Exploring the Genetic Links Between Familial Multiple Sclerosis and Single-Gene Disorders

Multiple Sclerosis (MS) is a complex inflammatory disease of the central nervous system (CNS) that affects millions of people globally. Characterized by the loss of myelin, axonal damage, and progressive neurological dysfunction, MS presents with a wide array of symptoms including visual disturbances, mobility issues, and cognitive deficits. While the etiology of MS is multifactorial, involving both genetic and environmental factors, studies have highlighted the potential role of single-gene disorders that exhibit clinical and radiological similarities to MS. This blog post delves into the findings of a study investigating the common genetic etiology between "MS-like" single-gene disorders and familial MS.

The study conducted by Anthony L. Traboulsee and colleagues aimed to identify genetic variants shared between MS and various single-gene disorders. The researchers hypothesized that mutations in genes associated with these disorders might also contribute to the pathophysiology of MS. To test this hypothesis, they selected 28 candidate genes known to cause single-gene disorders with clinical features overlapping with MS and performed exome sequencing on MS patients.

The study included samples from 2131 MS patients and 830 healthy controls from the Canadian Collaborative Project on the Genetic Susceptibility to Multiple Sclerosis (CCPGSMS).
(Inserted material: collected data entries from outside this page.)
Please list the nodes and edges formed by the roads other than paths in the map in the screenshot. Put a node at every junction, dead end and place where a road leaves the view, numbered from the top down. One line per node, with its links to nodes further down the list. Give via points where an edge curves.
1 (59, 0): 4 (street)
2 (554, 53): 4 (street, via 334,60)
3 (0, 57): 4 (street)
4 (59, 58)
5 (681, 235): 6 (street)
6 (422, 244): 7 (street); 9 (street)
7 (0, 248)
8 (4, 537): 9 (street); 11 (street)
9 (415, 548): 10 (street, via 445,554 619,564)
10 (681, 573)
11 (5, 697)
The majority of participants were of European ancestry, with a small percentage of Asian, African, and First Nations ancestry. MS patients were diagnosed according to the Poser criteria before 2001 and McDonald criteria thereafter.
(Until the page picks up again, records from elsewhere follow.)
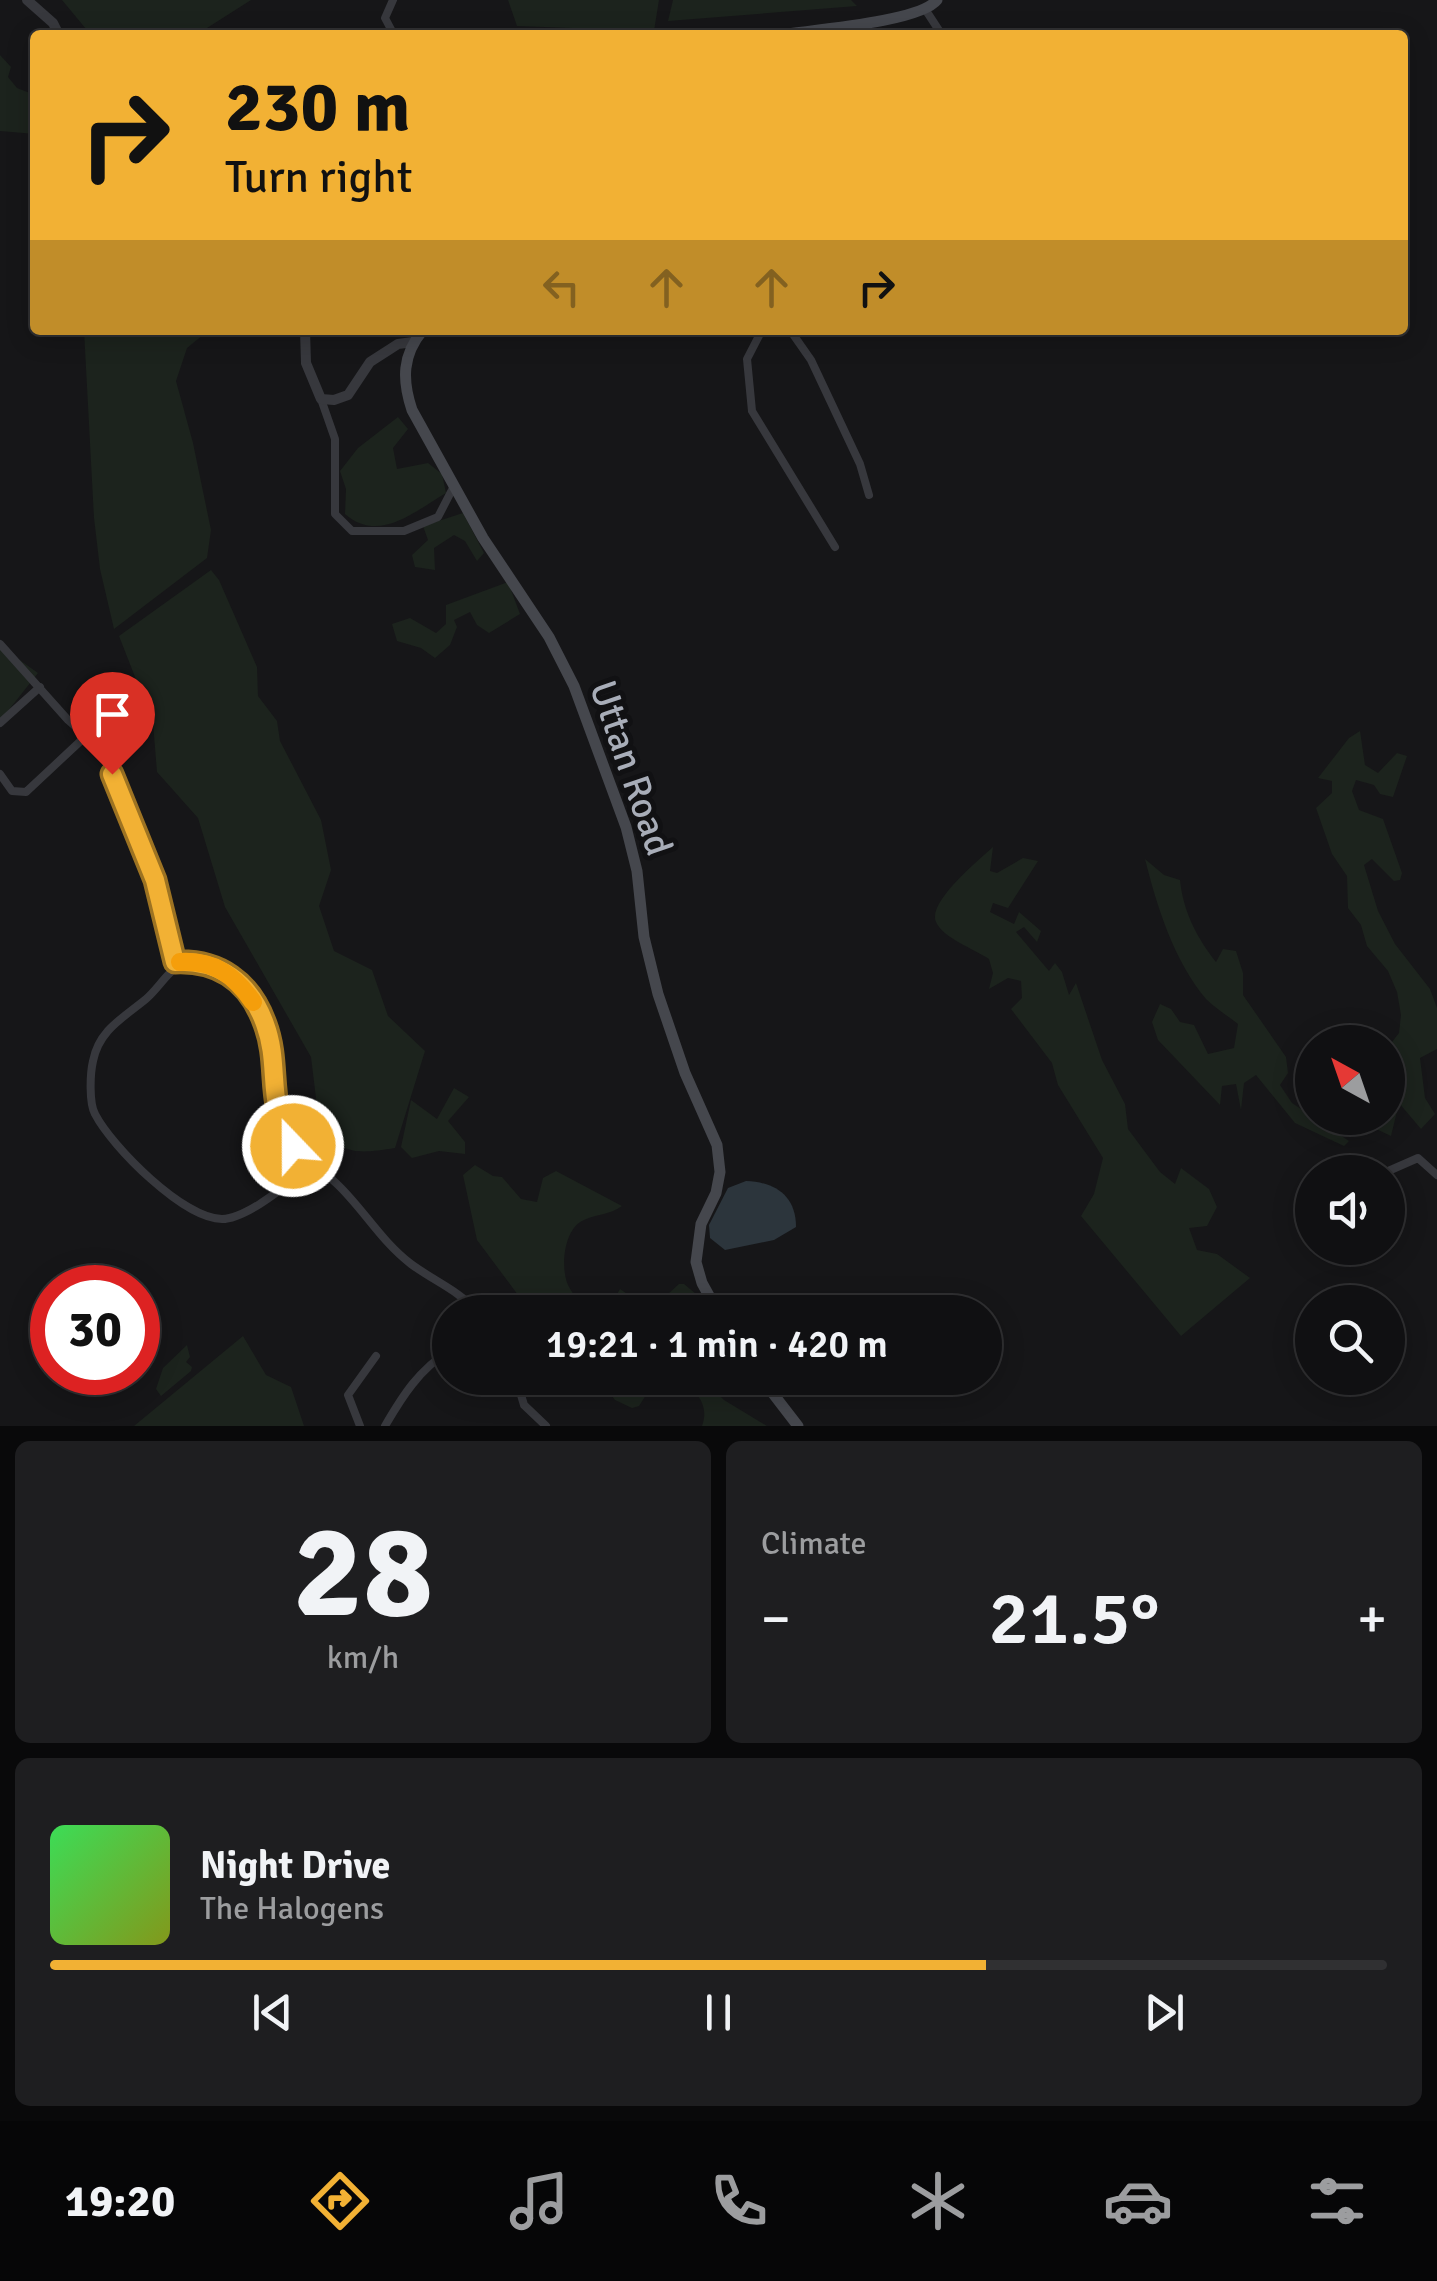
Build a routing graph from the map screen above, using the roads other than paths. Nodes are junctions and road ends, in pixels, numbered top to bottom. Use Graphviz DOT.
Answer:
graph roads {
  1 [pos="27,0"];
  2 [pos="393,0"];
  3 [pos="937,0"];
  4 [pos="926,9"];
  5 [pos="56,30"];
  6 [pos="391,30"];
  7 [pos="814,30"];
  8 [pos="939,30"];
  9 [pos="306,335"];
  10 [pos="418,335"];
  11 [pos="759,335"];
  12 [pos="794,335"];
  13 [pos="413,342"];
  14 [pos="321,399"];
  15 [pos="454,486"];
  16 [pos="869,496"];
  17 [pos="836,546"];
  18 [pos="0,644"];
  19 [pos="40,688"];
  20 [pos="0,723"];
  21 [pos="87,735"];
  22 [pos="0,774"];
  23 [pos="188,962"];
  24 [pos="1405,1164"];
  25 [pos="313,1165"];
  26 [pos="1437,1175"];
  27 [pos="462,1295"];
  28 [pos="709,1295"];
  29 [pos="376,1356"];
  30 [pos="432,1365"];
  31 [pos="521,1395"];
  32 [pos="775,1395"];
  33 [pos="360,1426"];
  34 [pos="386,1426"];
  35 [pos="546,1426"];
  36 [pos="798,1426"];
  1 -- 5 [label="street"];
  2 -- 6 [label="street"];
  3 -- 4 [label="main road"];
  4 -- 7 [label="main road"];
  4 -- 8 [label="street"];
  9 -- 14 [label="street"];
  10 -- 13 [label="main road"];
  11 -- 17 [label="street"];
  12 -- 16 [label="street"];
  13 -- 14 [label="street"];
  13 -- 15 [label="main road, Uttan Road"];
  14 -- 15 [label="street"];
  15 -- 28 [label="main road, Uttan Road"];
  18 -- 19 [label="street"];
  19 -- 20 [label="street"];
  19 -- 21 [label="street"];
  21 -- 22 [label="street"];
  21 -- 23 [label="street"];
  23 -- 25 [label="street"];
  23 -- 25 [label="street"];
  24 -- 26 [label="street"];
  25 -- 27 [label="street"];
  29 -- 33 [label="street"];
  30 -- 34 [label="street"];
  31 -- 35 [label="street"];
  32 -- 36 [label="main road"];
}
Exome Sequencing and Genotyping
Exome sequencing was performed on a subset of 270 MS patients, focusing on rare coding variants in the 28 candidate genes. Variants identified were then genotyped in the larger cohort of MS patients and healthy controls to assess their frequency and segregation with disease within families.

The study identified 31 rare variants in six genes (CYP27A1, LYST, PDHA1, CLCN2, GALC, and POLG) that segregated with MS in 13 families.

Key Findings:
CYP27A1: Four different mutations were identified, including a pathogenic mutation for cerebrotendinous xanthomatosis (CTX) in a multi-incident family. The p.R405W mutation was observed in six family members, three of whom were diagnosed with MS.
LYST: The p.V1678A mutation was found in five MS patients from three families, suggesting a potential link between LYST and MS.
PDHA1: The p.K387Q mutation was observed in five MS patients from three families, indicating a possible contribution of PDHA1 to MS pathogenesis.
Other Genes: Mutations in CLCN2, GALC, and POLG were identified in single families, warranting further investigation.

The findings suggest a shared genetic etiology between MS and certain single-gene disorders, particularly those involving cholesterol metabolism and lysosomal function. The identification of the CYP27A1 p.R405W mutation in MS patients highlights the potential role of cholesterol and oxysterol metabolism in MS. Additionally, the study supports the involvement of LYST and PDHA1 in the disease, although further functional characterization is needed.

Conclusion
This study sheds light on the genetic complexity of MS and underscores the importance of investigating rare genetic variants in familial forms of the disease. Understanding the genetic overlap between MS and single-gene disorders could pave the way for new therapeutic targets and personalized treatment strategies. As the genetic landscape of MS continues to unravel, studies like this are crucial in advancing our knowledge and improving patient outcomes.

References
Traboulsee, A. L., Sadovnick, A. D., Encarnacion, M., Bernales, C. Q., Yee, I. M., Criscuoli, M. G., & Vilariño-Güell, C. (2017). Common genetic etiology between “multiple sclerosis-like” single-gene disorders and familial multiple sclerosis. Human genetics, 136, 705-714.